Mr. Spitzer named the Nassau County executive, Tom Suozzi, his Democratic primary opponent from 2006, to head a bipartisan commission to study the long politically unpopular option of capping local school and government spending. Although advised by economists for decades as a critical way to reduce New Yorker’s nation leading tax burden, Albany politicians have avoided the mandate on local communities and instead provided billions of dollars in relief without requiring that it directly reduce tax bills.

“Experience has taught us that we need stronger medicine,” Mr. Spitzer said. “A rebate check may temporarily ease the pain, but it doesn’t cure the disease. In the end, it’s a losing game for the taxpayer if the state gives you a rebate check on Monday and then on Tuesday your local government taxes it away.”

He called a spending cap “a blunt instrument, but it forces hard choices and discipline when nothing else works.”

The commission, with the power to subpoena records and compel testimony, would examine the state’s unfunded mandates primarily on schools outside New York City, find ways to cut costs in school instruction, and make tax relief more effective for middle class families. The other large city school districts of Yonkers, Syracuse, Rochester, and Buffalo, which are run by city governments and depend only partly on property taxes, could see separate caps or no cap at all, Mr. Spitzer’s director of state operations, Paul Francis, said.

Mr. Francis said school taxes have grown 7.3% a year for five years despite billions in state tax relief.

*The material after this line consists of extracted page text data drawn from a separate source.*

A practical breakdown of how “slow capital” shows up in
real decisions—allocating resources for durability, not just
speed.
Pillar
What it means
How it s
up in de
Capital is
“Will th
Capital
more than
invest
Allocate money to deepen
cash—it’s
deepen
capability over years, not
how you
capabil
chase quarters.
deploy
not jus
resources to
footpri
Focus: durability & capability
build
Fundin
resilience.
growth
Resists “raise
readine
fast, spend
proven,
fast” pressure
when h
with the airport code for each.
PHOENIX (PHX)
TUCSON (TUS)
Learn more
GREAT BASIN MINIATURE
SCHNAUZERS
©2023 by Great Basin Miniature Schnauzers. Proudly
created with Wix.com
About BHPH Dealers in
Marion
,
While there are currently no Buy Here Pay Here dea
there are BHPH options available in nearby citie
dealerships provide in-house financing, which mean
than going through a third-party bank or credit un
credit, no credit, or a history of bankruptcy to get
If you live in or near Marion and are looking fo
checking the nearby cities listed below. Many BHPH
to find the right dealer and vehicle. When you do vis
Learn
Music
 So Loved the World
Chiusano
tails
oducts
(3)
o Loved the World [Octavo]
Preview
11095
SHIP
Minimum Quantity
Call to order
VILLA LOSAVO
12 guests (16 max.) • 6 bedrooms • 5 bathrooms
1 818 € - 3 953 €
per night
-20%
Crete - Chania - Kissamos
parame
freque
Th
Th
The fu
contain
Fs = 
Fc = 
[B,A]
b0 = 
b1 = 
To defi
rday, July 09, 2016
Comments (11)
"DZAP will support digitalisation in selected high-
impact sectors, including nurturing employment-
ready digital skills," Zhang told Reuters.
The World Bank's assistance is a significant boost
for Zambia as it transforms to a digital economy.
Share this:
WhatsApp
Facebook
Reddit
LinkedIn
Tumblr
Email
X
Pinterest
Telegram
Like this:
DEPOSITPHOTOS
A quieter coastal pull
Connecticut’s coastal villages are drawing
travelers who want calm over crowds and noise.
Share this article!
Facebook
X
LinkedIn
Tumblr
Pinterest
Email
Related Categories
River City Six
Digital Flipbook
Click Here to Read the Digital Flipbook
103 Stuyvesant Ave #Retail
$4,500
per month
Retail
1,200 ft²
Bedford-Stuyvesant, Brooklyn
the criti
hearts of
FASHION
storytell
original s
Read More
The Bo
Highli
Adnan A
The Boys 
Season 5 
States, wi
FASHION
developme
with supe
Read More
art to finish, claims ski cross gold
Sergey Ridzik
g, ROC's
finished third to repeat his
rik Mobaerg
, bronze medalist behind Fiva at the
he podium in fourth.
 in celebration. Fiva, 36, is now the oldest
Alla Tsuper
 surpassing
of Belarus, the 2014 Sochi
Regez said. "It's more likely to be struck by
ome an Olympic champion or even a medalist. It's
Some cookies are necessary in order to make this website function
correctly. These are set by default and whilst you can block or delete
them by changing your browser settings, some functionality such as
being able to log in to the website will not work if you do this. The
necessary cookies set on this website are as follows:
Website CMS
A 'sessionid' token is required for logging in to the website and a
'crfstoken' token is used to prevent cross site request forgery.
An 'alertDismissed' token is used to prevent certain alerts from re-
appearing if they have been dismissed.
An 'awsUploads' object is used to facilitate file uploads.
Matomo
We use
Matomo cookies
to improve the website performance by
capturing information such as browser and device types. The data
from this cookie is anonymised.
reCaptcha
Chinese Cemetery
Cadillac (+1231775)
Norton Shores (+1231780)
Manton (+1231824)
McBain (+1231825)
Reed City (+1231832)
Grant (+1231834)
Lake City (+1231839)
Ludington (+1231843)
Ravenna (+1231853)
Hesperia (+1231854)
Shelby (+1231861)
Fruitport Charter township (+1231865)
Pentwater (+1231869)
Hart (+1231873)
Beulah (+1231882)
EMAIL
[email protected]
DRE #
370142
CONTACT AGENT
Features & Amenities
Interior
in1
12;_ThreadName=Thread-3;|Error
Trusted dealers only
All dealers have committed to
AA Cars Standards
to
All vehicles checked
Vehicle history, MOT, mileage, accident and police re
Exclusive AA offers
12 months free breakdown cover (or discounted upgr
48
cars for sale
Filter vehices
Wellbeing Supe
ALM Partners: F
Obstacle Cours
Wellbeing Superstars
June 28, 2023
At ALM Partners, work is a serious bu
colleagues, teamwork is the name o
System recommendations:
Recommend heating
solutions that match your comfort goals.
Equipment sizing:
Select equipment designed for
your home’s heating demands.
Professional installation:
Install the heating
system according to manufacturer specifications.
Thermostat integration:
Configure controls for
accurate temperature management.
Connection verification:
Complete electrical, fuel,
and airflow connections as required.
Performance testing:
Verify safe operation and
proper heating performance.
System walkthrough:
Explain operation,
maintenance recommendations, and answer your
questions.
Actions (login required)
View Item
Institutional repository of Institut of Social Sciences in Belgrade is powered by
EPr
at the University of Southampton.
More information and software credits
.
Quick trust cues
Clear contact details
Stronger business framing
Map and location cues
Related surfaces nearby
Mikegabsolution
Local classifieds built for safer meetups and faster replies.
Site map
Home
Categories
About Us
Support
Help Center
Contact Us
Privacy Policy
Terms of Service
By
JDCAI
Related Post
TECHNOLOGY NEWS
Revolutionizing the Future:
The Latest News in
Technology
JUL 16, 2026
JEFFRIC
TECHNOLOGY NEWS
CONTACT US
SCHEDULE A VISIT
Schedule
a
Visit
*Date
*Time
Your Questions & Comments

Mr. Spitzer, who fought bitterly at times with Mr. Suozzi in the governor’s race, called the Long Island Democrat a champion of lower taxes.

Mr. Spitzer also specifically thanked the Senate Republican leader, Joseph Bruno, with whom the governor has fought since June; a Republican senator of western New York, George Maziarz, Mayor Bloomberg, and several Democrats. Mr. Spitzer will credit them for accomplishments in his first tumultuous year.

Mr. Spitzer began the speech to the joint session of the Legislature with a moment of silence for Mr. Bruno’s wife, Barbara “Bobbie” Bruno, who died Monday. She and Mr. Bruno were married 57 years. The 78-year-old Senate majority leader wasn’t expected to attend the annual speech because of his wife’s death.

“Last year, although our differences often attracted more attention than our agreements, we came together to produce real change where progress had eluded the state for years,” Mr. Spitzer said in his prepared remarks. “These, all of them, are shared accomplishments. All New Yorkers will benefit from them, and I thank you.”

In the midst of the usual State of the State calls for bipartisanship, a Long Island Republican senator, Dean Skelos, noted that the “number one job” of the Senate’s GOP majority continues to be acting as a check on the governor, “not to blindly follow the executive.”

The annual speech is about ideas. The hard choices Mr. Spitzer calls for will begin January 22, when he proposes his second budget to the Legislature. That will have deal with a $4.3 billion deficit, and declining revenues because of a slowing economy. Mr. Spitzer will also still have to deal with lawmakers, including some Democrats and all in an election year, still stinging from his first year when he targeted them as part of Albany’s status quo that needs changing.

Messrs. Spitzer and Bruno have promised no tax increases, but are expected to rely on raising fees and Mr. Spitzer may close what he considers tax loopholes in business taxes to raise revenue.